WHAT NEEDS TO BE DONE. In the listing below, copy out word for word the lines that begin at the one containing "kingdom: Animalia" and stop after the one containing "scientific name: Cygnus olor".
┄┄┄┄┄┄┄┄┄┄
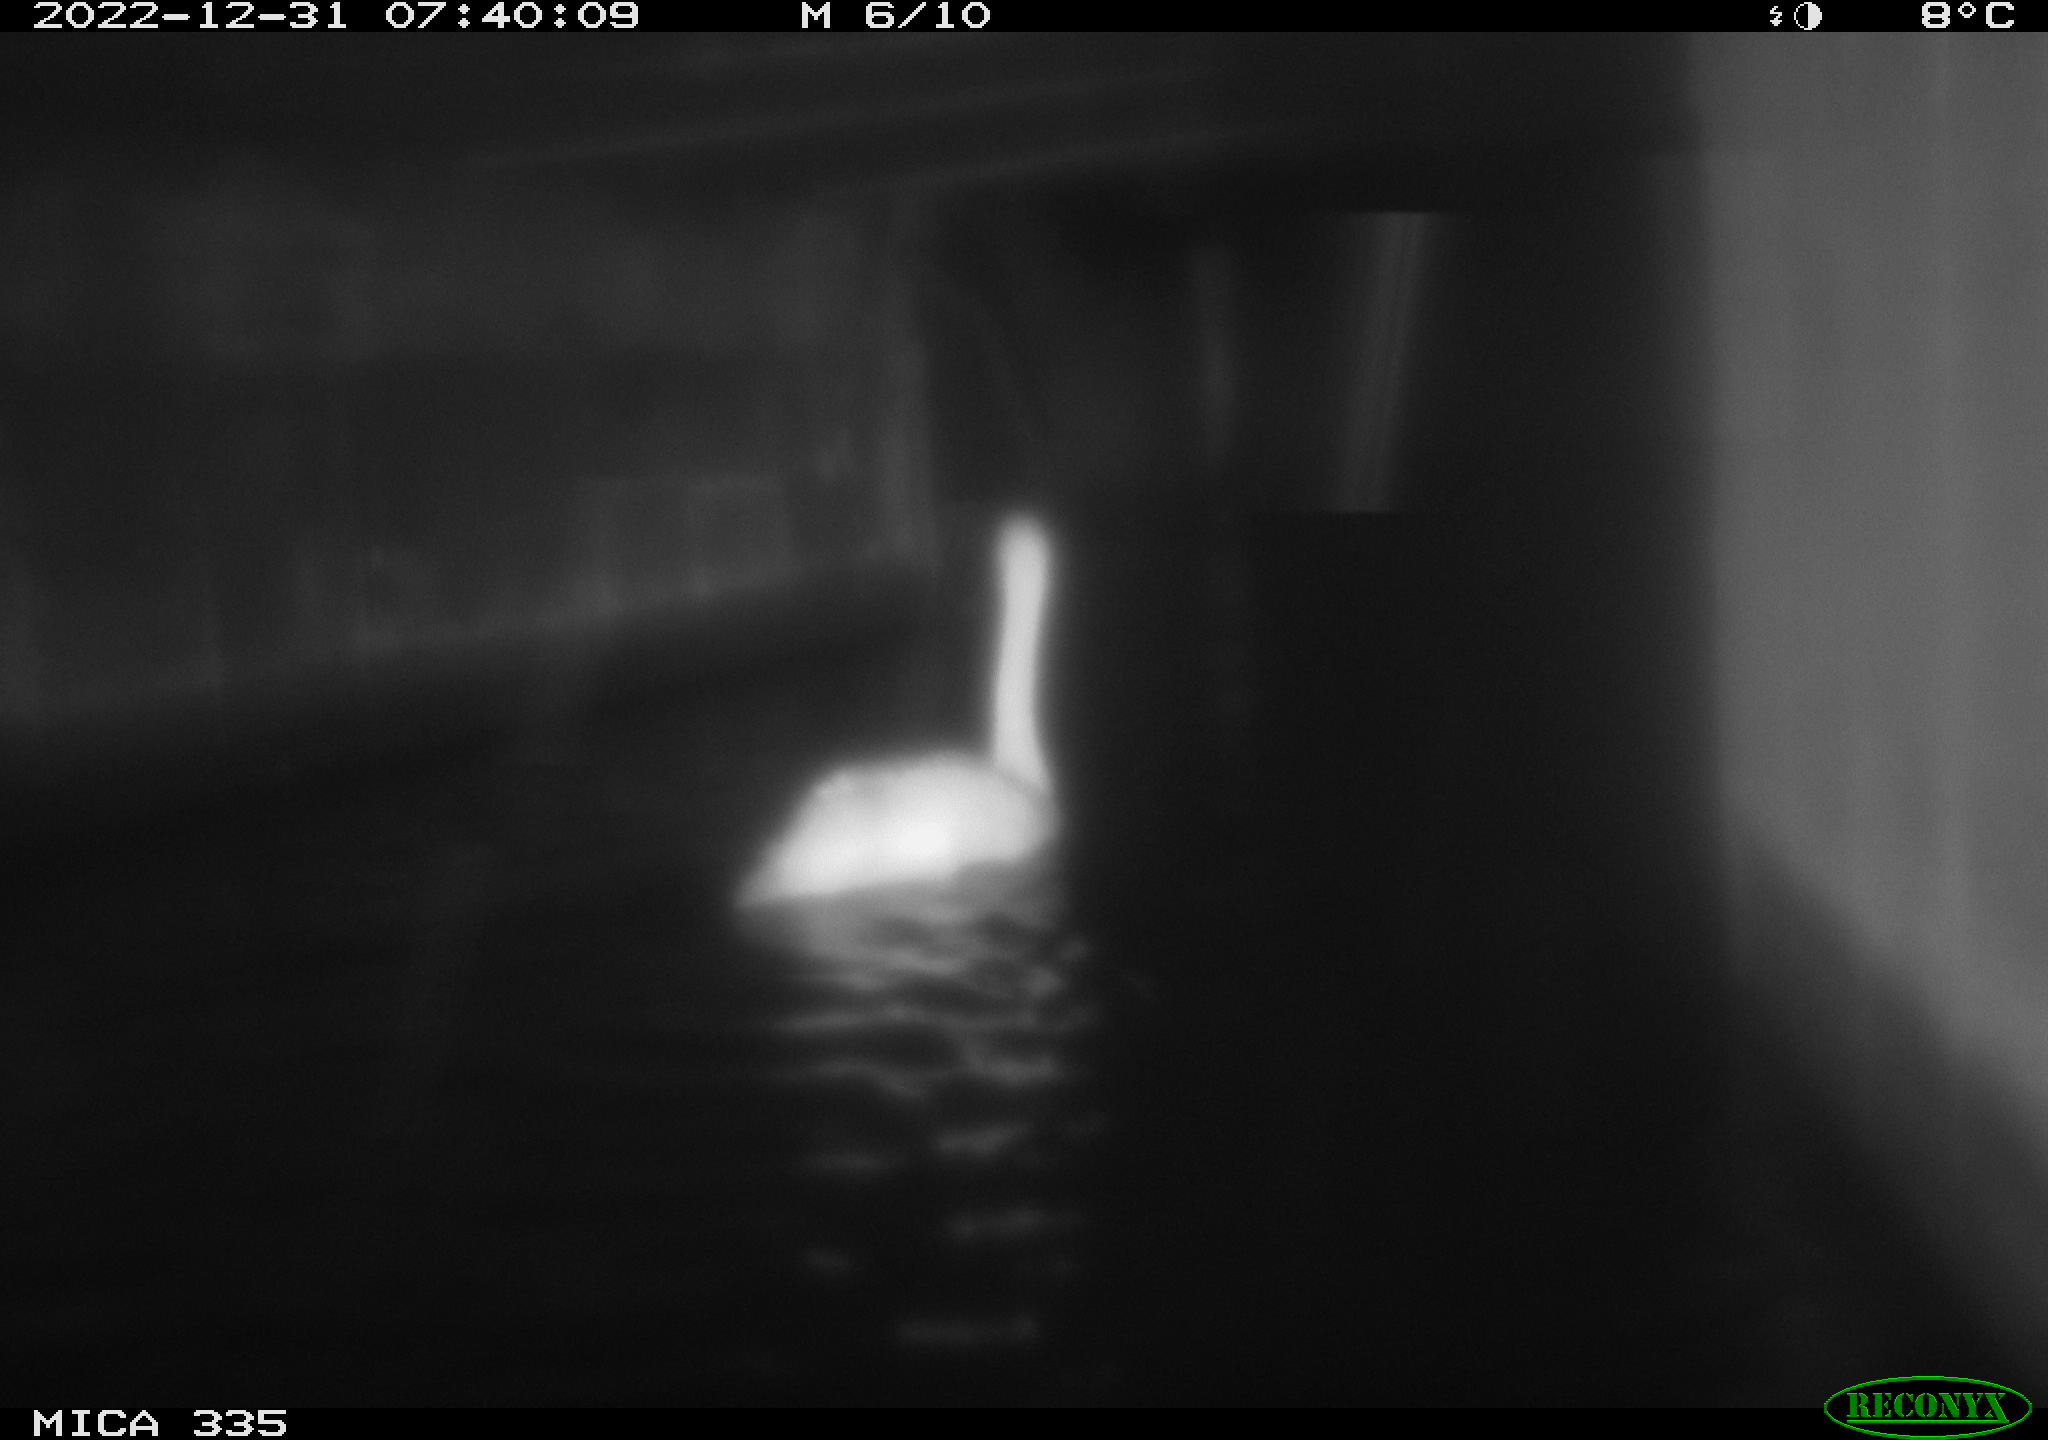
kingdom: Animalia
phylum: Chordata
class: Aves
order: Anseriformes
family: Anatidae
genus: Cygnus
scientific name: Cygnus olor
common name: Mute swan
┄┄┄┄┄┄┄┄┄┄
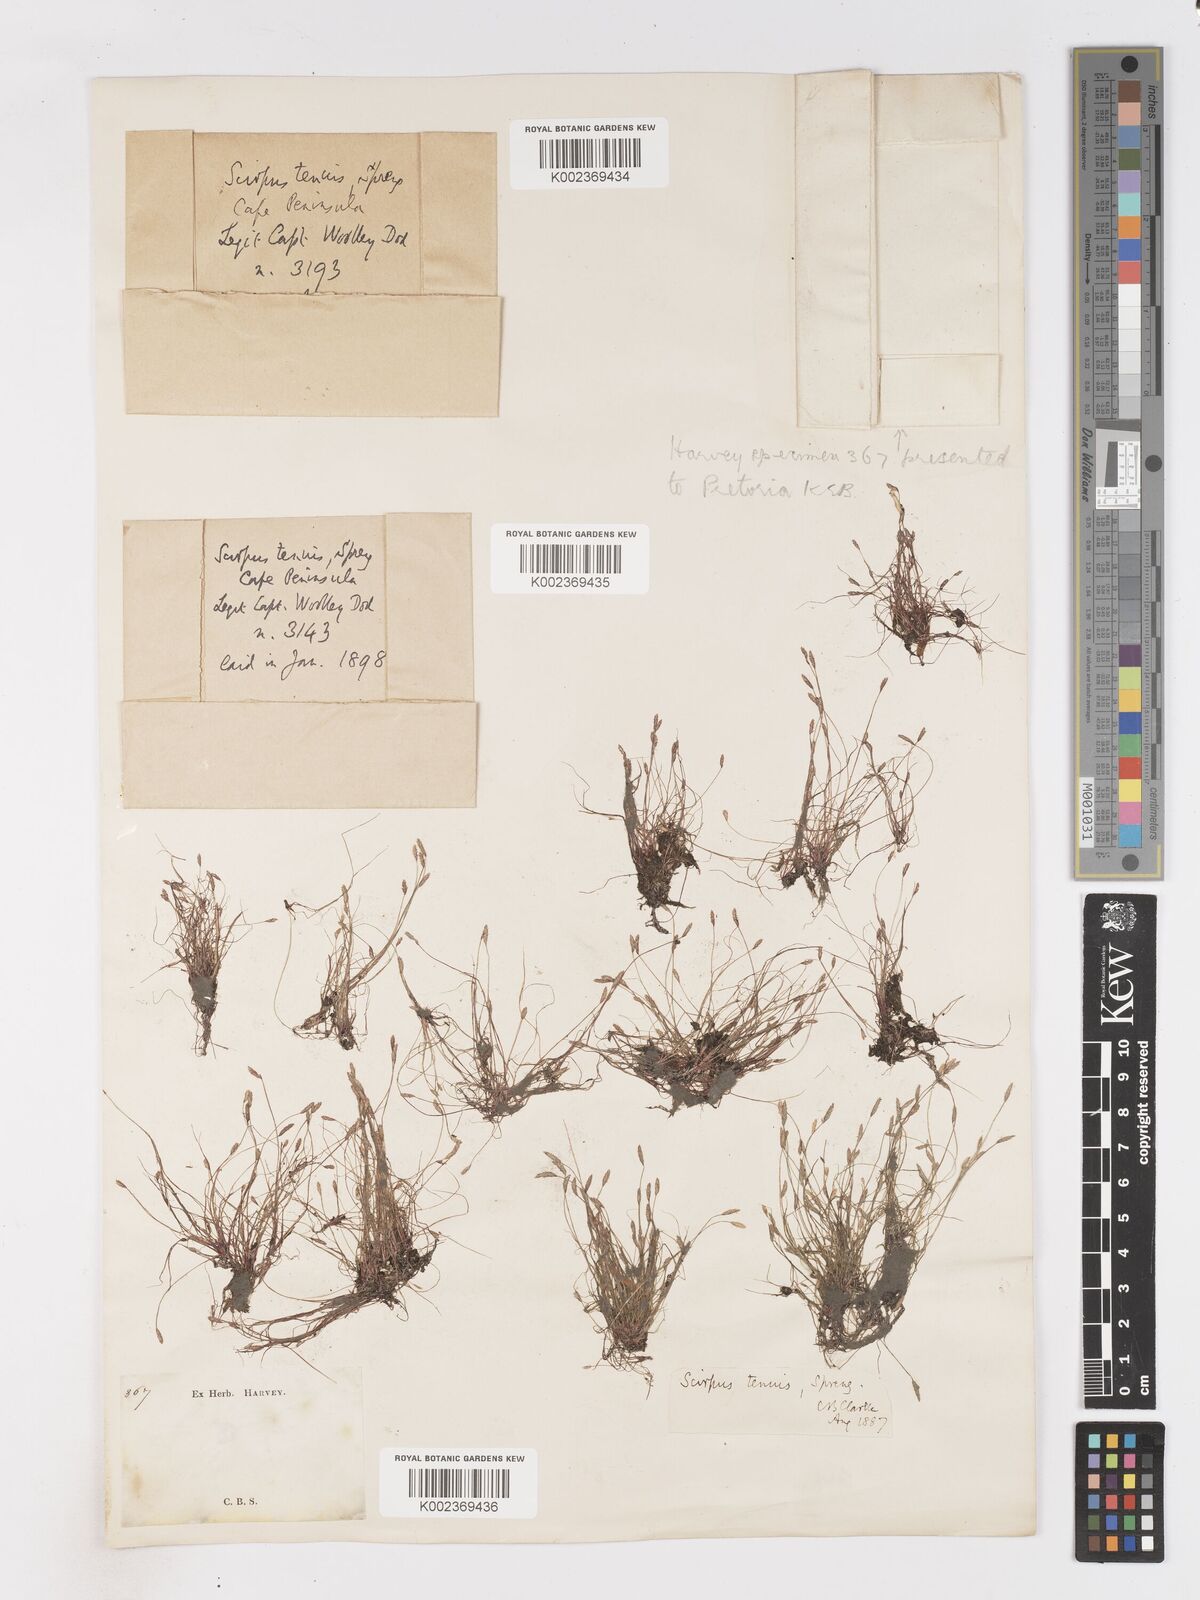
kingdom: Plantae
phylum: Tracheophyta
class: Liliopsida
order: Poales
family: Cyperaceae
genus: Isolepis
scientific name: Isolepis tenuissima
┄┄┄┄┄┄┄┄┄┄
TASK SOLUTION.
kingdom: Animalia
phylum: Chordata
class: Aves
order: Anseriformes
family: Anatidae
genus: Cygnus
scientific name: Cygnus olor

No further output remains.